Caching craze: Treasure hunters take to Marion woods

By Georgia Sparling | Oct 13, 2012
Photo by: Georgia Sparling Geocachers use handheld GPS and smartphones with the geocaching app to find caches hidden around the globe

Marion — Geocachers are kind of like spies. There’s an international network of them. They hide messages and objects in obscure places. They’re often known by their codenames. And sometimes they get into dangerous situations.

On Saturday, October 13, Jo-Anne Gallant and Diane Camacho lead a geocaching walk sponsored by the Sippican Lands Trust in Marion.

Geocaching is a free, global treasure hunting game where members try to find containers, or geocaches, left by other members using a GPS or smartphone.

Gallant and Camacho started geocaching in 2008. “My neighbor took us out with a GPS and we were hooked,” said Gallant.

Caches can be as small as a pen top and may be hidden under a log in the woods or a parking lot light pole at Stop and Shop.

“You guys have probably walked by caches and you didn’t know it,” said Camacho.

Geocachers signup on where there are listings of caches with their coordinates.
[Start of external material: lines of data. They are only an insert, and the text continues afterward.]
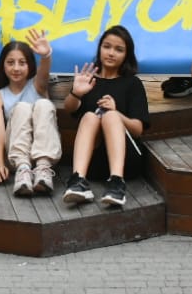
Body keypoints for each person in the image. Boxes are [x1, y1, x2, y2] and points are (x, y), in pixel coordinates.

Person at [61, 26, 148, 209]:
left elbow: (138, 130)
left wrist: (117, 114)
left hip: (126, 161)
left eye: (119, 49)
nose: (111, 53)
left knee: (110, 116)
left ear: (127, 54)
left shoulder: (132, 83)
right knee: (90, 117)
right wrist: (76, 93)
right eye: (107, 46)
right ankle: (78, 180)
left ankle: (117, 183)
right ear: (99, 48)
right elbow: (69, 109)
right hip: (92, 163)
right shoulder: (89, 79)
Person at [0, 30, 60, 197]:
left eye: (22, 63)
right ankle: (23, 172)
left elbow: (44, 74)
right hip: (17, 157)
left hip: (45, 156)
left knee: (43, 104)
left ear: (30, 65)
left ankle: (42, 170)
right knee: (21, 108)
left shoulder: (37, 85)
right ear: (3, 65)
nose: (16, 68)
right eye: (10, 62)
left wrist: (46, 56)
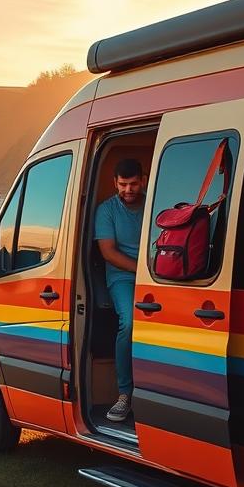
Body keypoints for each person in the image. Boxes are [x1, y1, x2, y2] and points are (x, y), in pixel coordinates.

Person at [94, 158, 146, 423]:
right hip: (122, 277)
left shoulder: (152, 203)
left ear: (142, 181)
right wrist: (142, 271)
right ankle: (124, 394)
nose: (128, 189)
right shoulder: (107, 210)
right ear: (115, 183)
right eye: (123, 184)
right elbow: (108, 252)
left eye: (133, 184)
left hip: (154, 276)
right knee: (130, 323)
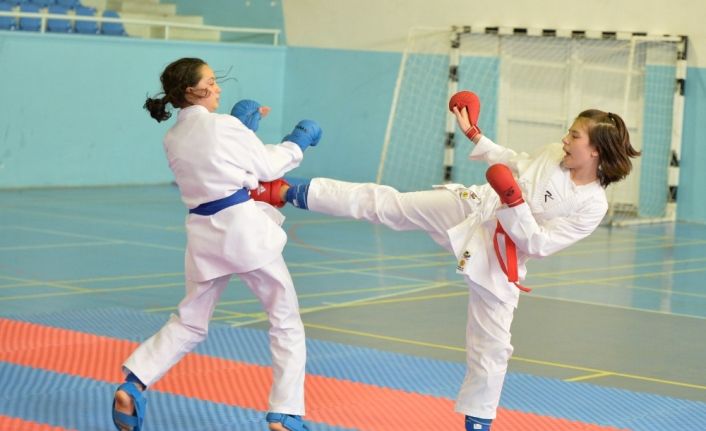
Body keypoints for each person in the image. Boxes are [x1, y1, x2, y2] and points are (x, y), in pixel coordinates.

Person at [252, 91, 640, 430]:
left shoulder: (593, 205)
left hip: (502, 253)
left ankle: (478, 424)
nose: (565, 139)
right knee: (391, 204)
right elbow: (516, 162)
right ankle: (286, 192)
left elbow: (538, 243)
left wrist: (515, 203)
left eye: (574, 135)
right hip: (475, 207)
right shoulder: (555, 153)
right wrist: (476, 135)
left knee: (492, 344)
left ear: (595, 150)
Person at [111, 57, 321, 431]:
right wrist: (297, 141)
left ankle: (134, 384)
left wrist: (243, 128)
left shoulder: (173, 137)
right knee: (285, 319)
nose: (218, 87)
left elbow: (221, 164)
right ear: (193, 90)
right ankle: (285, 413)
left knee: (190, 321)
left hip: (203, 236)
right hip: (243, 232)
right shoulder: (222, 126)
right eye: (211, 81)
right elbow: (267, 166)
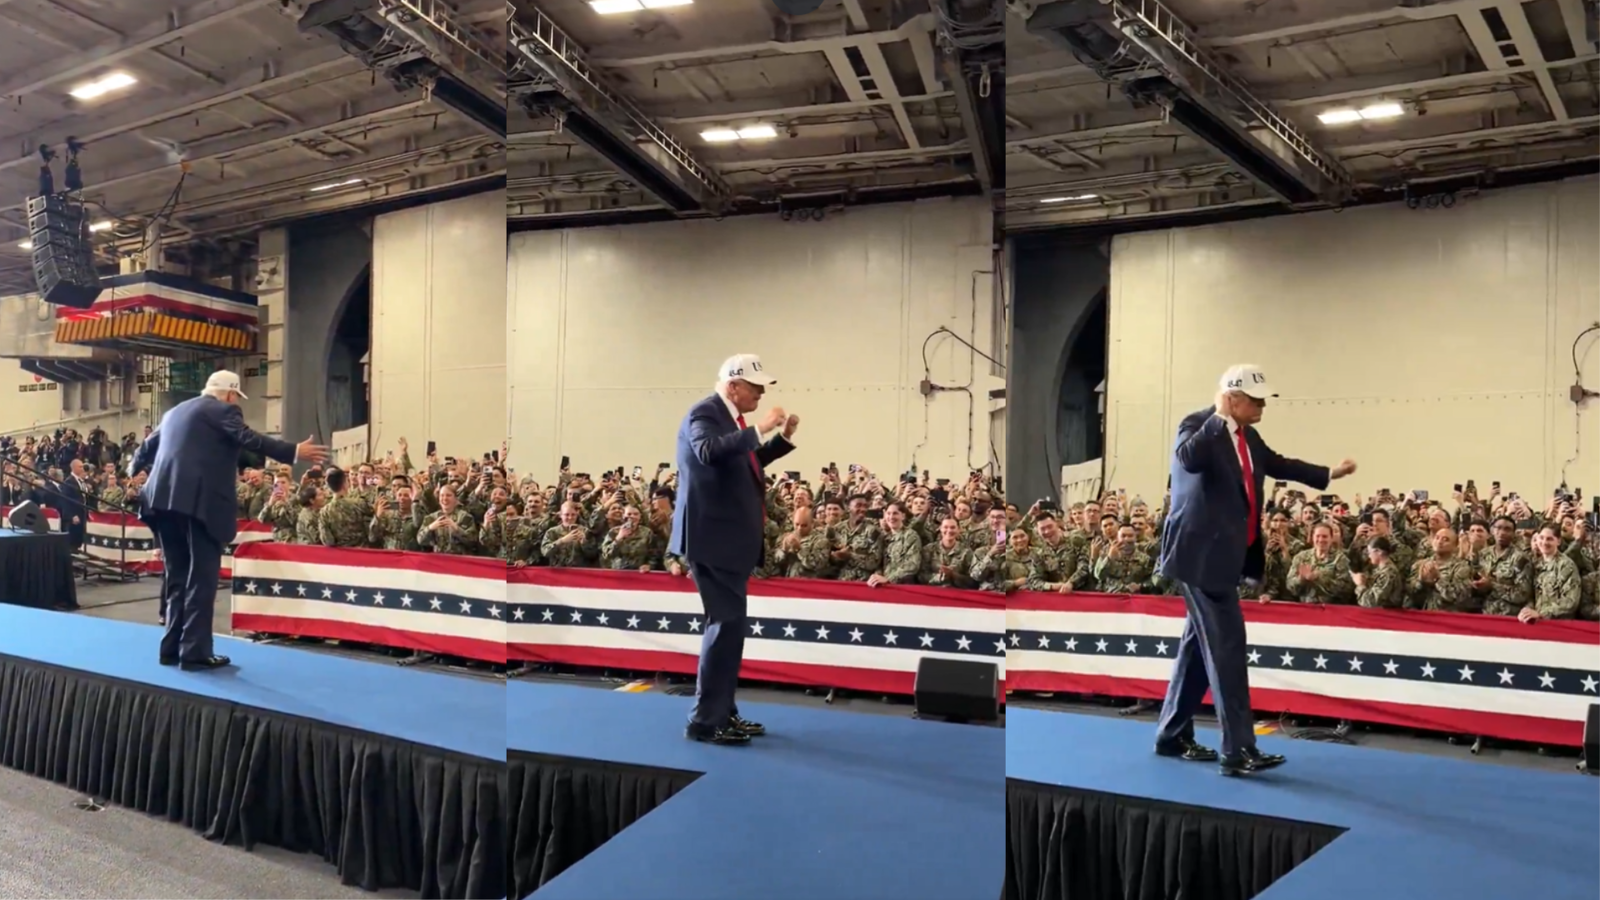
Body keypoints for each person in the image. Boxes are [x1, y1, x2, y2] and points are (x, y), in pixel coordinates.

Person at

Geocachers can then find the general location of the cache, usually within 15 feet.

Camacho said finding the caches takes “geosense.”

“You use common sense and you start to figure out where things will be,” she said.

In addition to geosense, the treasure hunters have an entire vocabulary dedicated to geocaching. BYOP means bring your own pencil for writing your name inside the cache. DNF stands for did not find. Muggle is a term reserved for the non-geocacher.

Despite the secret lingo, any muggle with a GPS can become a geocacher.

On Saturday, Gallant and Camacho helped the group find geocaches along the bogs and woods of the Lands Trust’s White Eagle property located off of Parlowtown Road.

While the most difficult part of the hunt was crossing a narrow bridge, geocaching can get dangerous.

“I fell out of a tree and tore my ACL on one cache,” said JoAnn Watson.

But an injury didn’t slow her down much. Watson and her husband have hunted down caches in Trinidad, Honduras and the Galapagos Islands.

With at least one million caches around the world, geocachers often end up traveling to new locales in search of the next find.

“You do all the caches in your area, then you have to travel,” said Gallant. “After retiring, it keeps me active mentally and physically.”

Caches come in different genres, too. Some require solving a puzzle and others lead geocachers along scenic routes.

There is also geocaching swag in the form of small gifts, tokens and other items left in the container.

“There are tons of us who love doing it,” said Camacho. “I only wish I had discovered it earlier.”